Iris’s claim was quite unusual in that she was not exposed to asbestos dust during her employment. Iris predominantly worked in retail and had no known exposure to asbestos dust during her employment.

I also discussed Iris’s family history and her schooling and we were able to rule out any secondary exposure from family members working with asbestos dust or any exposure to asbestos dust whilst she was at school. The only exposure to asbestos dust which Iris could recall happened whilst she was living in a Council property owned by Watford Borough Council.

Exposure to asbestos dust

Iris began living in the property in Thorpe Crescent, Watford, in approximately 1962. Whilst living in the property, major renovation work was undertaken by the Council. This involved removing the kitchen and bathroom and putting a boiler in.

Iris gave a detailed description of the work undertaken by the workmen employed by Watford Borough Council. Iris was very meticulous and tidy and therefore could recall how distressed she was at the mess which was left by the Council’s builders. She described dust and dirt on every surface and how she had to clean the surfaces and dust down the furniture every day before she was able to prepare the evening meal. After clearing up after the workmen, Iris’s clothes had to be washed as a result of how dusty and dirty the house was.

Iris described asbestos tiles, a coal boiler with a large asbestos pipe and a step created using cement and asbestos which the boiler was placed on and which was used to seal the pipework. As well as describing the work in the 1960s, Iris went on to describe work undertaken in the early 1980s when the Council’s workmen came back to put in central heating. The asbestos step was smashed out and the boiler removed as central heating was put into the house.

Iris was again able to describe how dirty and dusty the property was at the end of every day after the Council’s workmen had been in. Iris cleared up all of the dirt and dust created by Watford Borough Council’s workmen and this was the only exposure to asbestos dust which Iris recalled encountering.

Making a mesothelioma claim

I submitted a claim on behalf of Iris to Watford Borough Council. The Council admitted that they negligently exposed Iris to asbestos dust and agreed to settle her claim. Sadly, Iris passed away shortly before settlement could be reached.
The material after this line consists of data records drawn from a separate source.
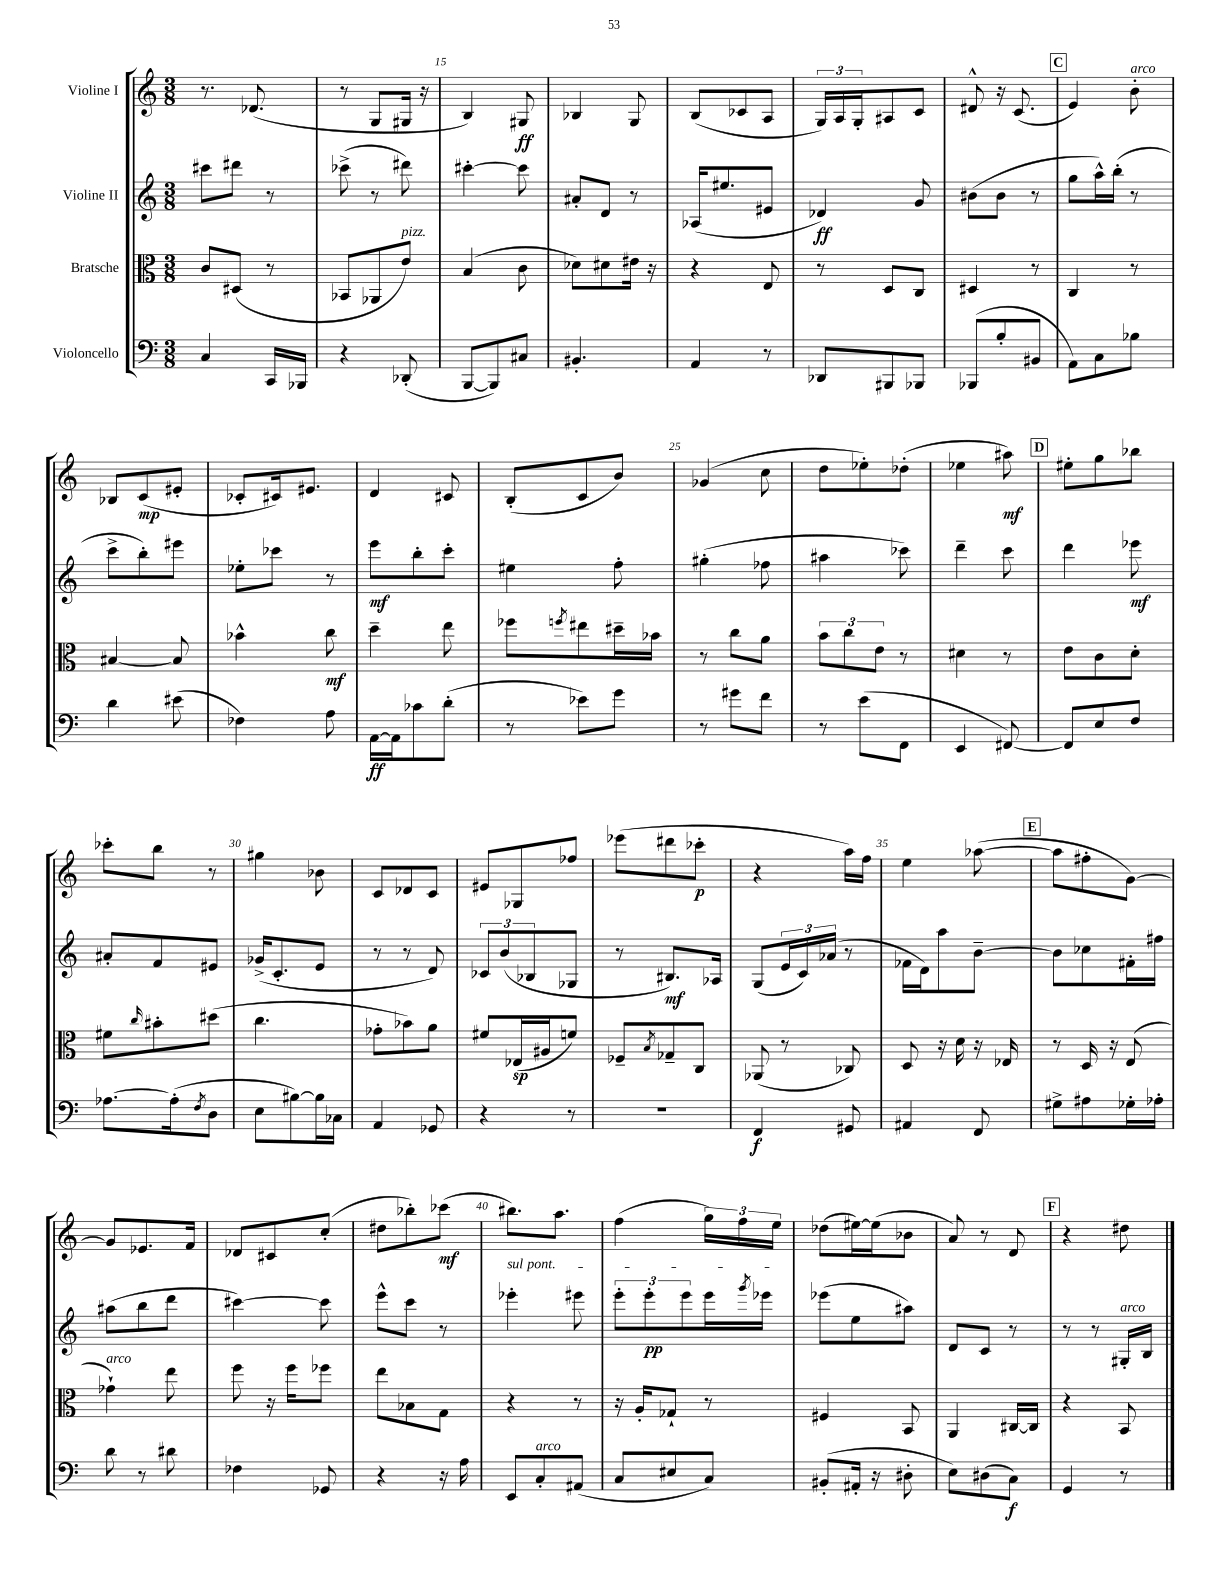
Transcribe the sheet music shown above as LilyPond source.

<<
\new StaffGroup <<
\new Staff = "s0" \with { instrumentName = "Violine I" } {
    \clef treble \key c \major \numericTimeSignature \time 3/8
    r8. des'8.( |
    r8 g8 gis16 r16 |
    b4) gis8\ff |
    bes4 g8 |
    b8( ces'8 a8 |
    \tuplet 3/2 { g16) a16 g16-. } ais8 c'8 |
    dis'8-^ r16 c'8.( |
    \mark \markup { \box "C" } e'4) b'8-.^\markup { \italic "arco" } |
    bes8 c'8\mp( eis'8-. |
    ces'8-. cis'16) eis'8. |
    d'4 cis'8 |
    b8-.( c'8 b'8) |
    ges'4( c''8 |
    d''8 ees''8-.) des''8-.( |
    ees''4 ais''8\mf) |
    \mark \markup { \box "D" } eis''8-. g''8 bes''8 |
    ces'''8-. b''8 r8 |
    gis''4 bes'8 |
    c'8 des'8 c'8 |
    eis'8 ges8 fes''8 |
    ees'''8( dis'''8 ces'''8-.\p |
    r4 a''16) f''16 |
    e''4 aes''8~( |
    \mark \markup { \box "E" } aes''8 fis''8-. g'8~) |
    g'8 ees'8. f'16 |
    des'8 cis'8 c''8-.( |
    dis''8 bes''8-.) ces'''8\mf( |
    bis''8.) a''8. |
    f''4( \tuplet 3/2 { g''16) f''16 e''16 } |
    des''8( eis''16~) eis''16( bes'8 |
    a'8) r8 d'8 |
    \mark \markup { \box "F" } r4 dis''8 \bar "|." |
}
\new Staff = "s1" \with { instrumentName = "Violine II" } {
    \clef treble \key c \major \numericTimeSignature \time 3/8
    cis'''8 dis'''8 r8 |
    ces'''8->( r8 dis'''8) |
    cis'''4~-. cis'''8 |
    ais'8-. d'8 r8 |
    aes16( eis''8. eis'8 |
    des'4\ff) g'8 |
    bis'8( bis'8 r8 |
    \mark \markup { \box "C" } g''8 a''16-^) b''16-.( r8 |
    c'''8-> b''8-.) eis'''8 |
    ees''8-. ces'''8 r8 |
    e'''8\mf b''8-. c'''8-. |
    eis''4 f''8-. |
    gis''4-.( fes''8 |
    ais''4 ces'''8) |
    d'''4-- c'''8 |
    \mark \markup { \box "D" } d'''4 ees'''8\mf |
    ais'8-. f'8 eis'8 |
    ges'16->( c'8.-. e'8 |
    r8 r8 d'8) |
    \tuplet 3/2 { ces'8 b'8( bes8 } ges8 |
    r8 bis8.\mf) aes16 |
    g8( \tuplet 3/2 { e'16 c'16) aes'16( } r8 |
    fes'16 d'16) a''8 b'8~-- |
    \mark \markup { \box "E" } b'8 ces''8 fis'16-. fis''16 |
    ais''8( b''8 d'''8 |
    cis'''4~) cis'''8 |
    e'''8-^ c'''8 r8 |
    \once \override TextSpanner.bound-details.left.text = \markup { \italic "sul pont." } ees'''4-.\startTextSpan eis'''8 |
    \tuplet 3/2 { e'''8-. e'''8-.\pp e'''8 } e'''16 \acciaccatura { g'''8 } ees'''16\stopTextSpan |
    ees'''8( e''8 ais''8) |
    d'8 c'8 r8 |
    \mark \markup { \box "F" } r8 r8 gis16-.^\markup { \italic "arco" } b16 \bar "|." |
}
\new Staff = "s2" \with { instrumentName = "Bratsche" } {
    \clef alto \key c \major \numericTimeSignature \time 3/8
    c'8 dis8( r8 |
    bes,8 aes,8 e'8^\markup { \italic "pizz." }) |
    b4( c'8 |
    des'8) dis'8 eis'16 r16 |
    r4 e8 |
    r8 d8 c8 |
    dis4 r8 |
    \mark \markup { \box "C" } c4 r8 |
    bis4~ bis8 |
    bes'4-^ c''8\mf |
    d''4-- e''8 |
    fes''8 \acciaccatura { f''8 } eis''8 dis''16-- bes'16 |
    r8 c''8 a'8 |
    \tuplet 3/2 { b'8 c''8 e'8 } r8 |
    dis'4 r8 |
    \mark \markup { \box "D" } e'8 c'8 d'8-. |
    fis'8 \grace { c''16 } bis'8-. dis''8( |
    c''4. |
    ges'8-. bes'8) a'8 |
    fis'8 ees16\sp( ais16 f'8) |
    fes8-- \acciaccatura { b8 } ges8-- c8 |
    aes,8( r8 ces8) |
    d8 r16 d'16 r16 ees16 |
    \mark \markup { \box "E" } r8 d16 r16 e8( |
    ges'4-!^\markup { \italic "arco" }) e''8 |
    f''8 r16 f''16 fes''8 |
    e''8 bes8 g8 |
    r4 r8 |
    r16 a16-. ges8-! r8 |
    fis4 b,8 |
    a,4 cis16~ cis16 |
    \mark \markup { \box "F" } r4 b,8 \bar "|." |
}
\new Staff = "s3" \with { instrumentName = "Violoncello" } {
    \clef bass \key c \major \numericTimeSignature \time 3/8
    c4 c,16 bes,,16 |
    r4 des,8-.( |
    b,,8~ b,,8) cis8 |
    bis,4.-. |
    a,4 r8 |
    des,8 bis,,8 bes,,8 |
    bes,,8( b8-. bis,8 |
    \mark \markup { \box "C" } a,8) c8 bes8 |
    d'4 eis'8( |
    fes4) a8 |
    a,16~\ff a,16 ces'8 d'8-.( |
    r8 ees'8) g'8 |
    r8 gis'8 f'8 |
    r8 e'8( f,8 |
    e,4 fis,8~) |
    \mark \markup { \box "D" } fis,8 e8 f8 |
    aes8.~ aes16-.( \acciaccatura { f8 } d8 |
    e8 bis8~) bis16 ces16 |
    a,4 ges,8 |
    r4 r8 |
    R4. |
    f,4\f gis,8 |
    ais,4 f,8 |
    \mark \markup { \box "E" } gis8-> ais8 ges16-. aes16-. |
    d'8 r8 dis'8 |
    fes4 ges,8 |
    r4 r16 a16 |
    e,8 c8-.^\markup { \italic "arco" } ais,8( |
    c8 eis8 c8) |
    bis,8-.( ais,16-. r16 dis8-. |
    e8) dis8( c8\f) |
    \mark \markup { \box "F" } g,4 r8 \bar "|." |
}
>>
>>
\layout { \context { \Score currentBarNumber = #13 \override BarNumber.break-visibility = ##(#f #t #t) barNumberVisibility = #(every-nth-bar-number-visible 5) } }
I was, however, able to agree a settlement with Watford Borough Council on behalf of Iris’s family of £80,000.

Iris’s exposure to asbestos in her own property is a clear indicator of the fact that asbestos exposure is now less typically found in traditional employments such as asbestos laggers, plumbers, heating and ventilation engineers and carpenters. We are frequently encountering more unusual circumstances of asbestos exposure such as Iris’. Iris’ mesothelioma claim gives hope to many others with mesothelioma that no matter the circumstances of your exposure to asbestos dust, a claim for compensation may still be able to be pursued.